Walter, can I get you to take a look at this post I made a few months ago, and the contained example? I feel that this is a case that *should* definitely work, but I'm not sure if it can *currently* work - and so far, nobody else seems to be either, save for you.

https://forum.dlang.org/post/laqjadtwrsdhdrqokryx@forum.dlang.org
May 17, 2019
On Friday, 17 May 2019 at 04:50:52 UTC, Meta wrote:

> Walter, can I get you to take a look at this post I made a few months ago, and the contained example? I feel that this is a case that *should* definitely work, but I'm not sure if it can *currently* work - and so far, nobody else seems to be either, save for you.
>
> https://forum.dlang.org/post/laqjadtwrsdhdrqokryx@forum.dlang.org

My assessment (which could be wrong):
`scope` and `return` only apply to pointers and `ref`s.  If you remove all `scope` and `return` attributes from the function `push`, it works fine.
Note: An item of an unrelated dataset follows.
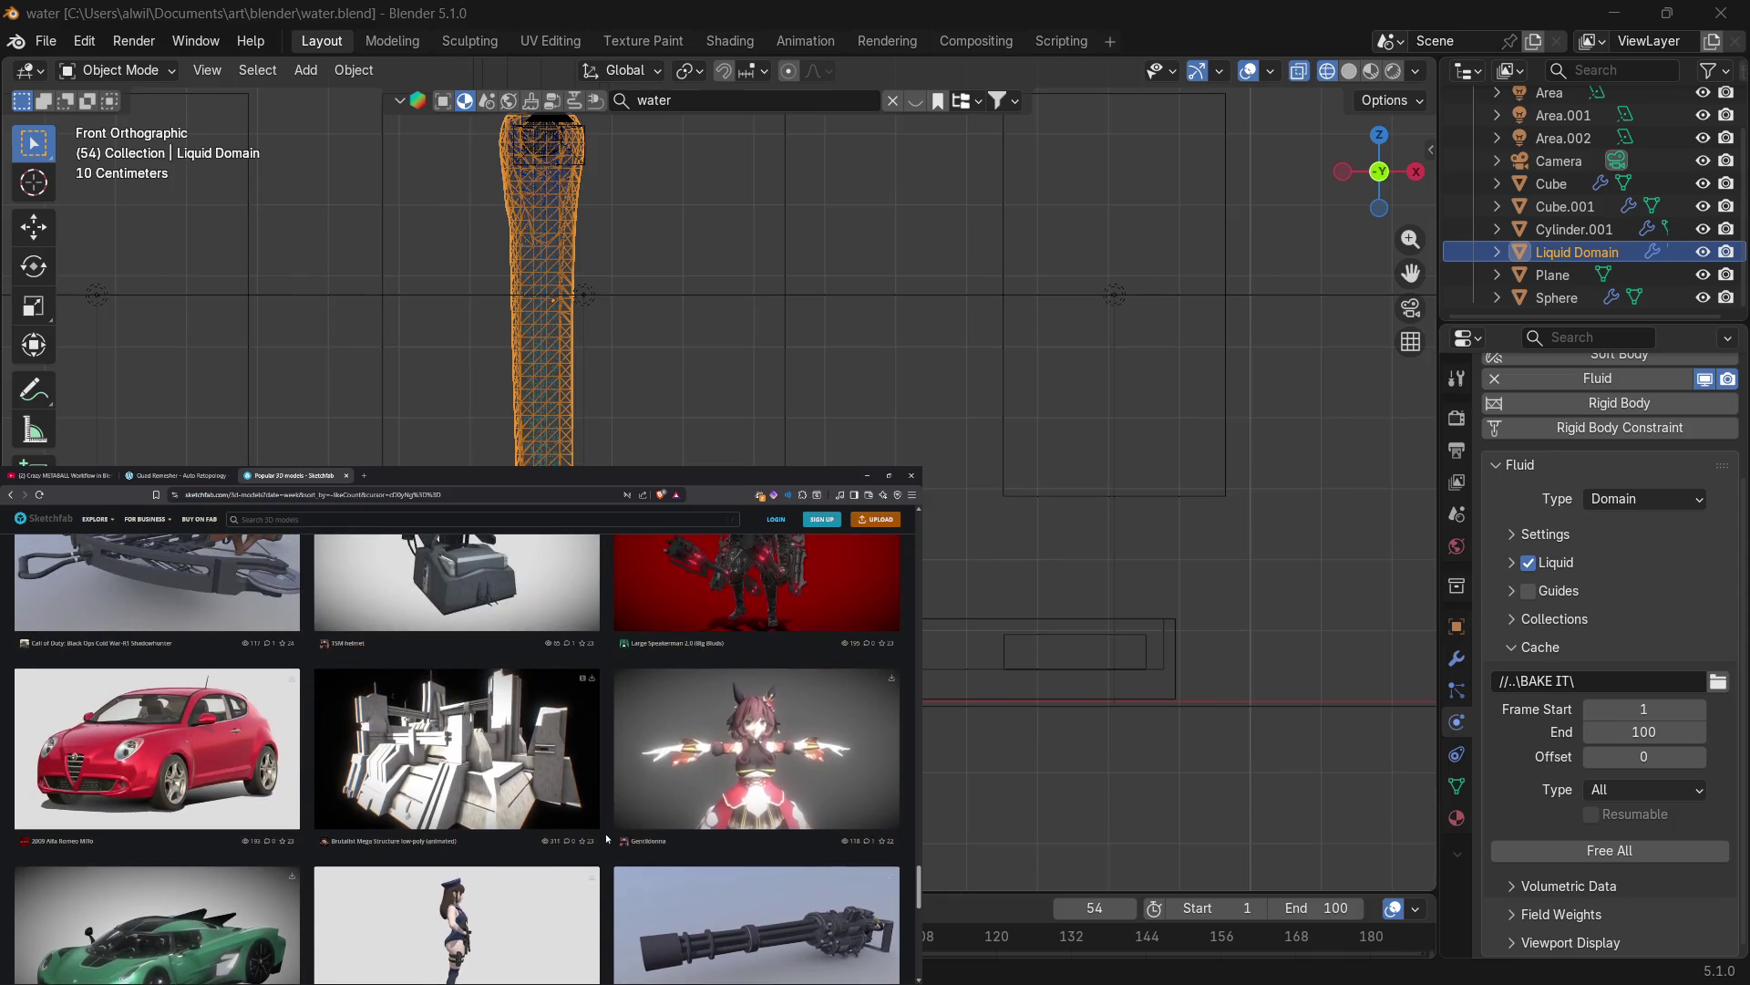
scroll(605, 833, up, 2)
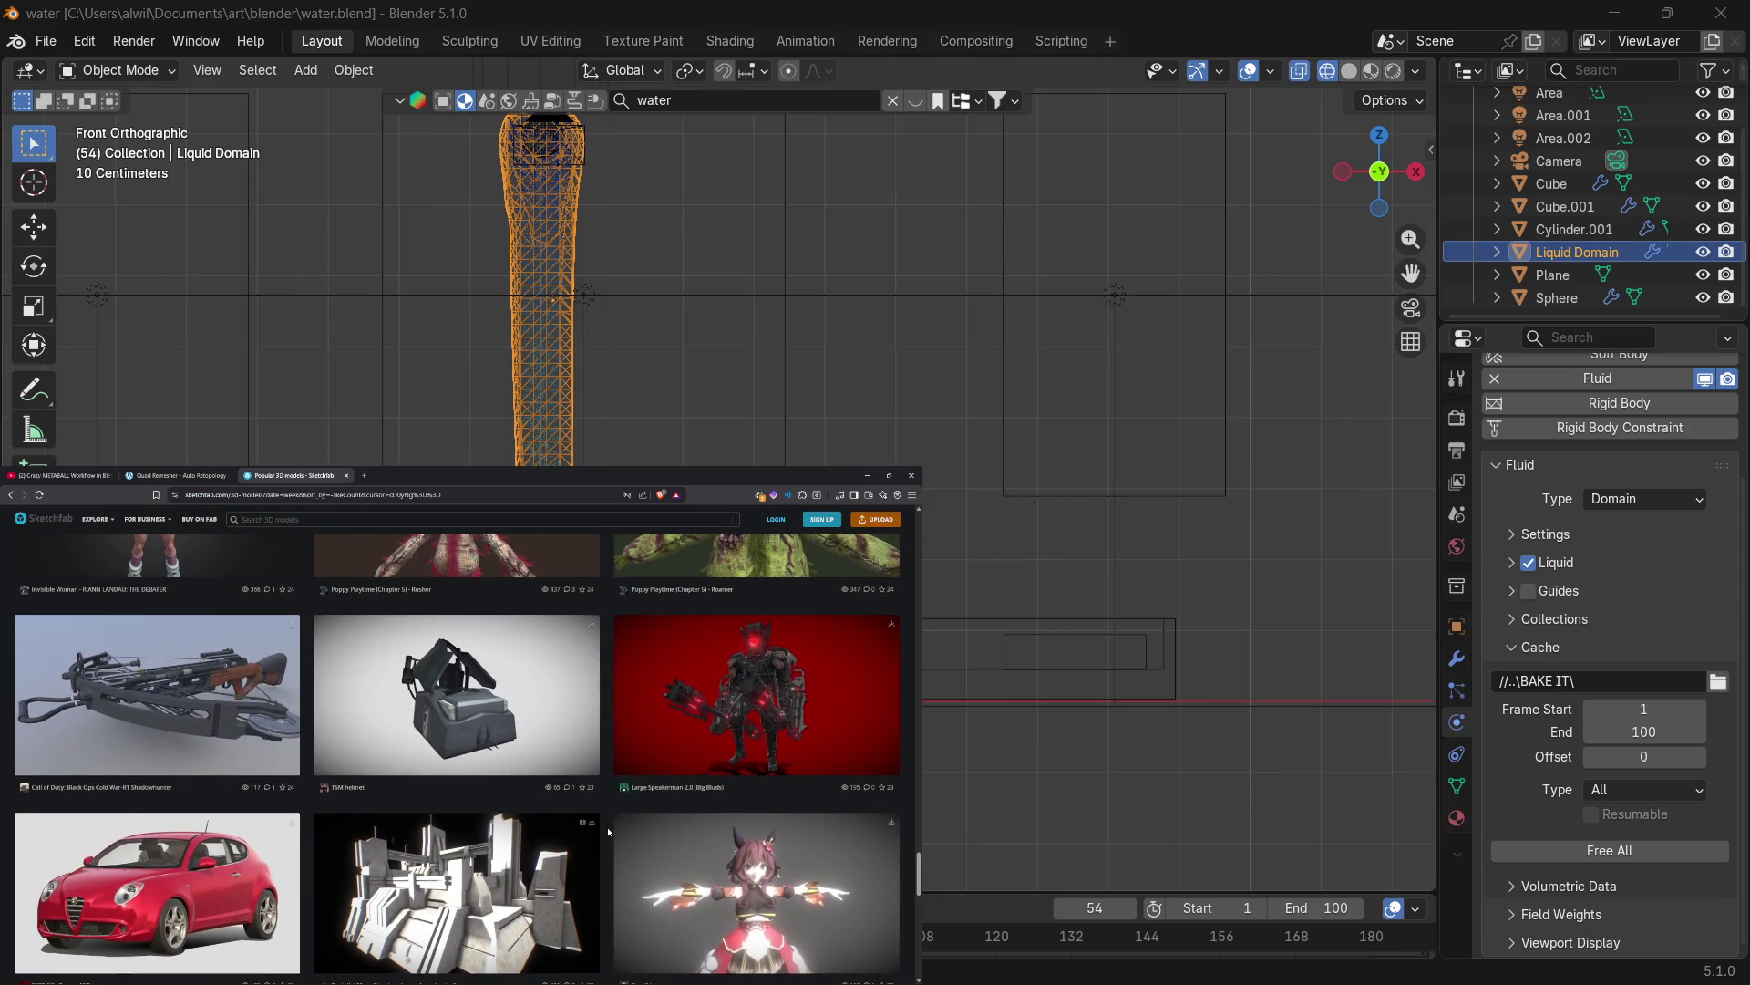
scroll(608, 831, up, 1)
I consider it a bug that the compiler doesn't emit an error when using attributes on types for which they are not intended.

Mike
May 17, 2019
On 17.05.19 06:50, Meta wrote:
> Walter, can I get you to take a look at this post I made a few months ago, and the contained example? I feel that this is a case that *should* definitely work, but I'm not sure if it can *currently* work - and so far, nobody else seems to be either, save for you.
> 
> https://forum.dlang.org/post/laqjadtwrsdhdrqokryx@forum.dlang.org

You don't like my explanation?

https://forum.dlang.org/post/q6r4bf$2hu4$1@digitalmars.com (same thread)
May 16, 2019
On 5/16/2019 9:50 PM, Meta wrote:
> Walter, can I get you to take a look at this post I made a few months ago, and the contained example? I feel that this is a case that *should* definitely work, but I'm not sure if it can *currently* work - and so far, nobody else seems to be either, save for you.
> 
> https://forum.dlang.org/post/laqjadtwrsdhdrqokryx@forum.dlang.org

As always, I recommend drastically reducing the example. It nearly always makes the actual problem emerge from all the noise.
May 17, 2019
On Friday, 17 May 2019 at 05:22:30 UTC, Mike Franklin wrote:

> My assessment (which could be wrong):
> `scope` and `return` only apply to pointers and `ref`s.  If you remove all `scope` and `return` attributes from the function `push`, it works fine.
>
> I consider it a bug that the compiler doesn't emit an error when using attributes on types for which they are not intended.